Somehow, it never occurred to me that my parents were there for desegregation. We learned all about it in school, but they never had us ask our parents about it… We once had to ask our grandparents about some event, but I don’t recall what it even was. But why didn’t we use our own family members more with history? They, after all, did live through much of the detailed stuff that is referenced in the classrooms… and it makes things more memorable when we can tie them to something personal.

I remember, actually, doing one interview for school with my dad. Part of it, at least, was about race stuff, but it wasn’t tied as much to all the things we learn about, the events and people and such.

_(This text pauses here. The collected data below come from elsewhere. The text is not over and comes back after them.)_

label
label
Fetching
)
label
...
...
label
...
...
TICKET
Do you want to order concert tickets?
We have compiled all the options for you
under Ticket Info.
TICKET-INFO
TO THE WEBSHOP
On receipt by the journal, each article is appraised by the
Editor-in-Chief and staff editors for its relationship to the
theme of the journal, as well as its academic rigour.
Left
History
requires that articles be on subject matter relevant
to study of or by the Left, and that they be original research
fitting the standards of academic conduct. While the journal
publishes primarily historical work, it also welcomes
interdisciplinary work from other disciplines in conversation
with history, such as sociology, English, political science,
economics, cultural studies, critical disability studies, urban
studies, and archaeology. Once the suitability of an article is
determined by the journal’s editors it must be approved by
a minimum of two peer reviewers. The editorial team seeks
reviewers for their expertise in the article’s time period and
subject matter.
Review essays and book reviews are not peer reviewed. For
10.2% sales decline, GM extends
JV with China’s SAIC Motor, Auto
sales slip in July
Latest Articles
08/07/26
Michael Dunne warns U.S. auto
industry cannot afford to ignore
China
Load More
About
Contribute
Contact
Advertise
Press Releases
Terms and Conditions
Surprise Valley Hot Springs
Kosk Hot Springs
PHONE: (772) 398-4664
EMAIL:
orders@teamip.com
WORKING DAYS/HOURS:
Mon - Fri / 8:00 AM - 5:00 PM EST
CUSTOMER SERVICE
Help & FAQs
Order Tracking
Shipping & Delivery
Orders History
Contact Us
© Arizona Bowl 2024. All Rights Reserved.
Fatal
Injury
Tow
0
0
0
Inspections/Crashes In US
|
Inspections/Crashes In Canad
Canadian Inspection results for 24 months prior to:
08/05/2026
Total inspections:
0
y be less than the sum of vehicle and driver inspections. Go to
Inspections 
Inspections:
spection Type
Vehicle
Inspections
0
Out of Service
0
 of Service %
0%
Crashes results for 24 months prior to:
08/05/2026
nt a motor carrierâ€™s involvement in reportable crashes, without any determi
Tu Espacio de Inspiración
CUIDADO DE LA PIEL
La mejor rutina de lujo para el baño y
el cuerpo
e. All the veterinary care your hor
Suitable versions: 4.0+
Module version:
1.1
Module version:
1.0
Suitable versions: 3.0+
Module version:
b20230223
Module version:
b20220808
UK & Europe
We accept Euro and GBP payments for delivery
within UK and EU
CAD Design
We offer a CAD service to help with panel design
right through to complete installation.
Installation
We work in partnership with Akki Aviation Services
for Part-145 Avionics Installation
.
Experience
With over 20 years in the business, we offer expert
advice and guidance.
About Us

It was about how a parent grew up relative to another race. I remember that much. It’s when I learned that the first black person my dad met was his college roommate, in college. Also that his parents didn’t particularly like (or know at all) black people, but, since black people weren’t ever around – remember how he never met one until he left home for college – my dad was exposed to much of an opinion about black people. In a way, the almost-certain racism never got much of a chance to be passed on to him. No, he didn’t get to know people of other races, but he also didn’t have any hostility toward them.

Fast forward to the next generation, and I grew up going to school in the most diverse county in the most diverse city in the country. Several of my best friends and crushes growing up were races other than white. And it never even occurred to me to care. People were just people. Kind folks were kind and mean ones were mean. Race truly never came up as a factor beyond looks.

Kind of cool, really…

Anyway, I’ve gone way off topic here. The point was that history class missed a huge learning opportunity here, and I want to remedy it as best as I can. I’ve already reached out to both my parents for some basic memory sharing, and I’m arranging really sitting and talking with them about it in the near future, too. How cool that my parents were there for so much stuff that we learned about in school… And how bizarre that that never truly occurred to me that they could share with me all about it personally, not just from a learned knowledge base. (Like how my mom was talking to me at Dealey Plaza about JFK’s assassination… but I subconsciously thought she was telling things she had learned in school – she was a great student, after all – not that she was remembering it from the live news reports…)

I have so much to discuss with my parents…and I almost feel a need to bring along a textbook!